Uma obra-prima atemporal que ecoa a complexidade da justiça e da vingança. - The Classical Review
“Coéforas”, a segunda peça da monumental trilogia “A Oresteia” de Ésquilo, mergulha nas profundezas da tragédia grega, explorando os ciclos implacáveis de vingança e justiça. A trama se desenrola com o retorno de Orestes a Argos, anos após o brutal assassinato de seu pai, Agamêmnon, pelas mãos de sua mãe Clitemnestra e do amante Egisto. Impulsionado por um desejo ardente de vingança e pela ordem divina de Apolo, Orestes encontra sua irmã Electra no túmulo do pai, onde ambos lamentam a perda e conspiram para restaurar a honra de sua linhagem.
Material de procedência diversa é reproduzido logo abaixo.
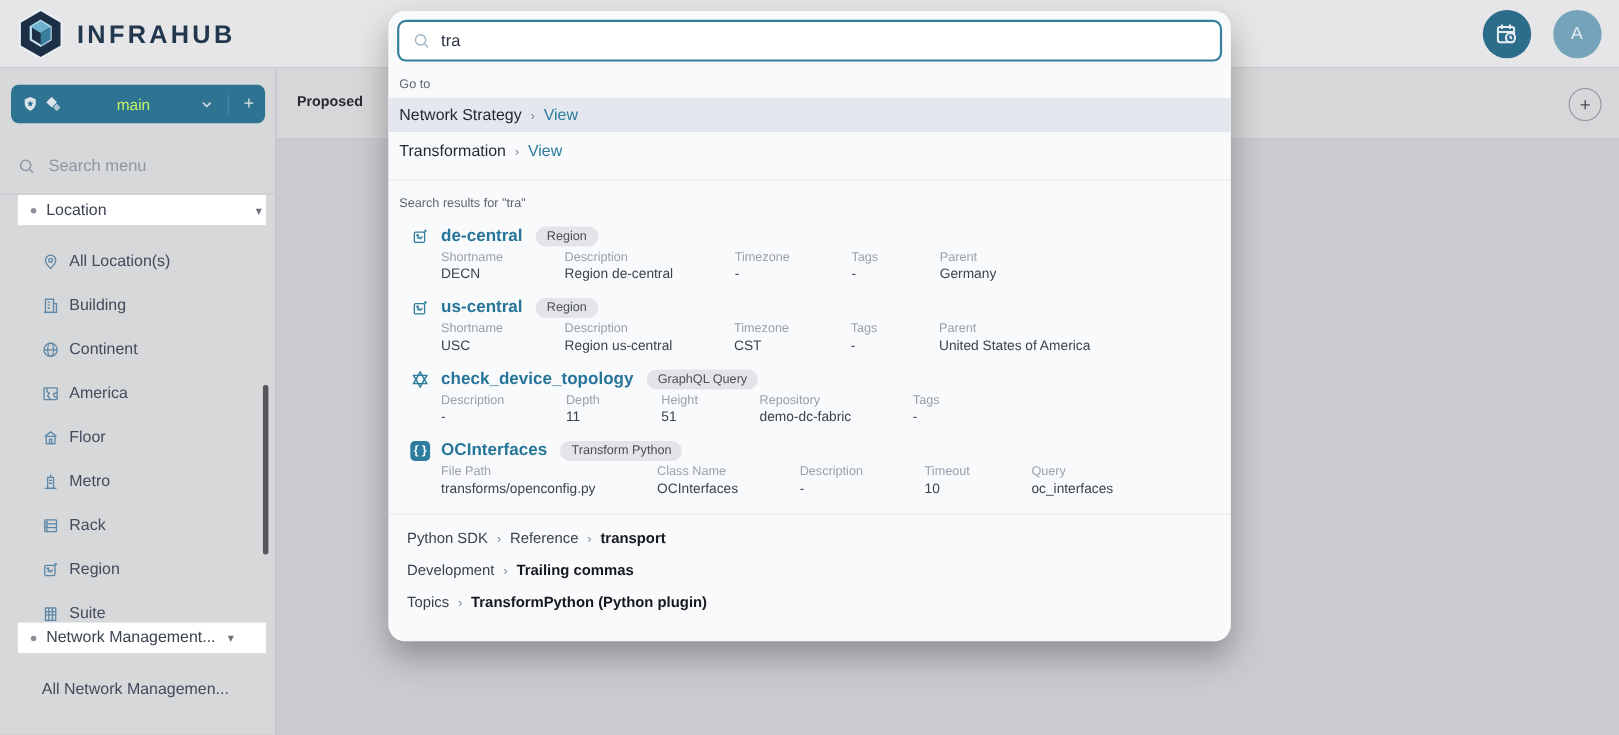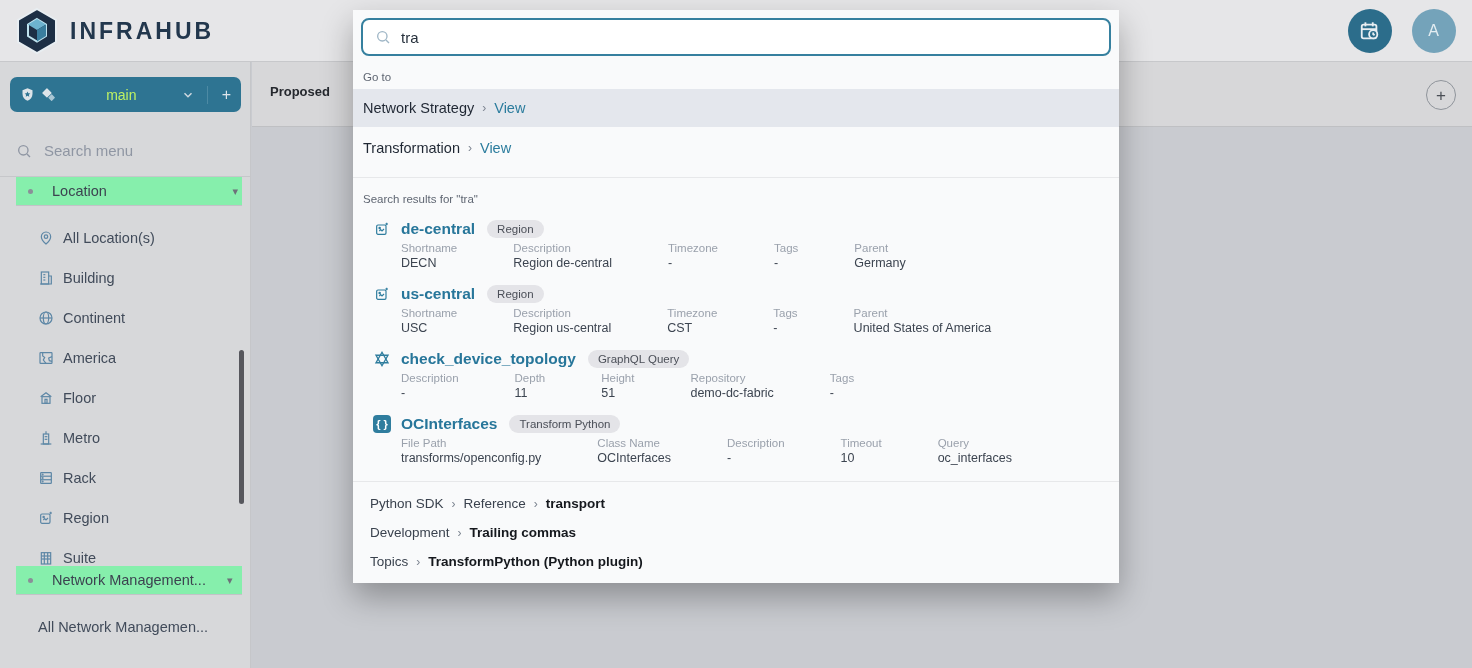--- a/index.html
+++ b/index.html
@@ -19,42 +19,42 @@
   .avatar { background:#74a3ba; color:#e3edf2; font-size:16px; letter-spacing:1px; }
 
   
   .sidebar { position:absolute; top:62px; left:0; width:251px; height:606px; background:#d7d8da; border-right:1px solid #c5c6c9; z-index:1; }
   .branch-btn { position:absolute; left:10px; top:15px; width:231px; height:35px; background:#2e7492; border:none; border-radius:7px; color:#dde4e9; display:flex; align-items:center; padding:0 10px; gap:6px; cursor:pointer; font-size:14px; }
   .branch-name { margin-left:6px; flex:1; text-align:center; color:#bef264; }
   .branch-sep { width:1px; height:18px; background:#4d8aa4; margin:0 8px 0 6px; }
   .menu-search { position:absolute; left:16px; top:80px; display:flex; align-items:center; gap:12px; color:#8f96a3; font-size:15px; width:220px; }
   .side-divider { position:absolute; left:0; top:114px; width:100%; height:1px; background:#c6c7ca; }
   .side-scroll { position:absolute; left:16px; right:8px; top:115px; bottom:0; overflow:hidden; }
-  .section-header { height:29px; display:flex; align-items:center; gap:19px; background:#86efac; border-bottom:1px solid #c2c3c7; padding:0 4px 0 12px; color:#3c4350; font-size:14.5px; cursor:pointer; white-space:nowrap; }
+  .section-header { height:29px; display:flex; align-items:center; gap:9px; background:#ffffff; border-bottom:1px solid #c2c3c7; padding:0 4px 0 12px; color:#3c4350; font-size:14.5px; cursor:pointer; white-space:nowrap; }
   .section-header .bullet { width:5px; height:5px; border-radius:50%; background:#8a8f98; flex:0 0 auto; }
   .section-header .caret { margin-left:auto; color:#6d717a; font-size:11px; }
   .section-header .caret.inline { margin-left:2px; }
   .side-item { height:40px; display:flex; align-items:flex-end; gap:9px; padding-left:22px; color:#414b5a; font-size:14.5px; cursor:pointer; white-space:nowrap; }
   .side-item .icon { color:#5d87a6; }
   .scroll-thumb { position:absolute; right:6px; top:288px; width:5px; height:154px; border-radius:3px; background:#56575d; z-index:3; cursor:grab; }
 
   
   .page-header { position:absolute; left:252px; top:62px; right:0; height:65px; background:#d7d7d9; border-bottom:1px solid #bfc0c3; z-index:1; }
   .page-title { position:absolute; left:18px; top:22px; font-size:13px; font-weight:700; color:#25282e; white-space:nowrap; }
   .add-btn { position:absolute; right:16px; top:18px; width:30px; height:30px; border-radius:50%; border:1.5px solid #8f949b; background:transparent; color:#4a4e55; font-size:17px; line-height:1; cursor:pointer; }
   .content { position:absolute; left:252px; top:127px; right:0; bottom:0; background:#c9cbd0; }
 
   
-  .modal { position:absolute; left:353px; top:10px; width:766px; height:573px; background:#f9fafb; border-radius:0; box-shadow:0 14px 30px rgba(0,0,0,.30); z-index:10; overflow:hidden; }
+  .modal { position:absolute; left:353px; top:10px; width:766px; height:573px; background:#f9fafb; border-radius:15px; box-shadow:0 14px 30px rgba(0,0,0,.30); z-index:10; overflow:hidden; }
   .search-wrap { padding:8px 8px 0 8px; }
   .search-box { height:38px; border:2px solid #36809f; border-radius:8px; background:#ffffff; display:flex; align-items:center; padding:0 12px; gap:10px; }
   .search-box .icon { color:#9fb6c6; }
   .search-box input { border:none; outline:none; flex:1; font-size:15px; color:#27313d; font-family:"Liberation Sans", sans-serif; background:transparent; }
   .sec-label { margin:15px 0 6px 10px; font-size:11.5px; color:#5f6672; }
-  .goto-row { height:38px; display:flex; align-items:center; padding:0 10px; margin:0 0 2px 0; font-size:14.5px; color:#1f2733; cursor:pointer; }
+  .goto-row { height:31px; display:flex; align-items:center; padding:0 10px; margin:0 0 2px 0; font-size:14.5px; color:#1f2733; cursor:pointer; }
   .goto-row.hl { background:#e4e7ed; }
   .crumb-sep { color:#7d8591; font-size:12px; margin:0 8px; }
   .view-link { color:#2b7c9d; }
   .divider { height:1px; background:#e7e8ea; margin-top:10px; }
   .entry { padding:0 10px 0 18px; margin-top:15px; }
   .entry-head { display:flex; align-items:center; gap:8px; cursor:pointer; }
   .entry-head .icon { color:#2f7d9e; width:22px; }
   .entry-title { font-size:15.5px; font-weight:700; color:#27769a; }
   .badge { margin-left:4px; background:#e4e4e8; color:#4b4f58; border-radius:999px; padding:3px 10px; font-size:11.5px; }
   .attrs { display:flex; margin:4px 0 0 30px;gap:34px; }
A peça é um estudo visceral sobre o peso do destino, a moralidade da retribuição e as consequências devastadoras da violência familiar. Ésquilo tece uma narrativa poderosa, onde os laços de sangue se tornam grilhões e a busca por justiça se confunde com a sede de sangue. O coro das Coéforas, mulheres que trazem oferendas aos mortos, serve como um espelho da angústia e do terror que permeiam o palácio de Argos, testemunhando a inevitável colisão entre o dever filial e a lei divina.
Esta obra-prima atemporal questiona a natureza da justiça e a capacidade humana de escapar de um legado de dor. Com sua linguagem poética e personagens complexos, “Coéforas” permanece uma reflexão pungente sobre a culpa, o sacrifício e a busca incessante por redenção em um mundo governado por forças maiores que o homem.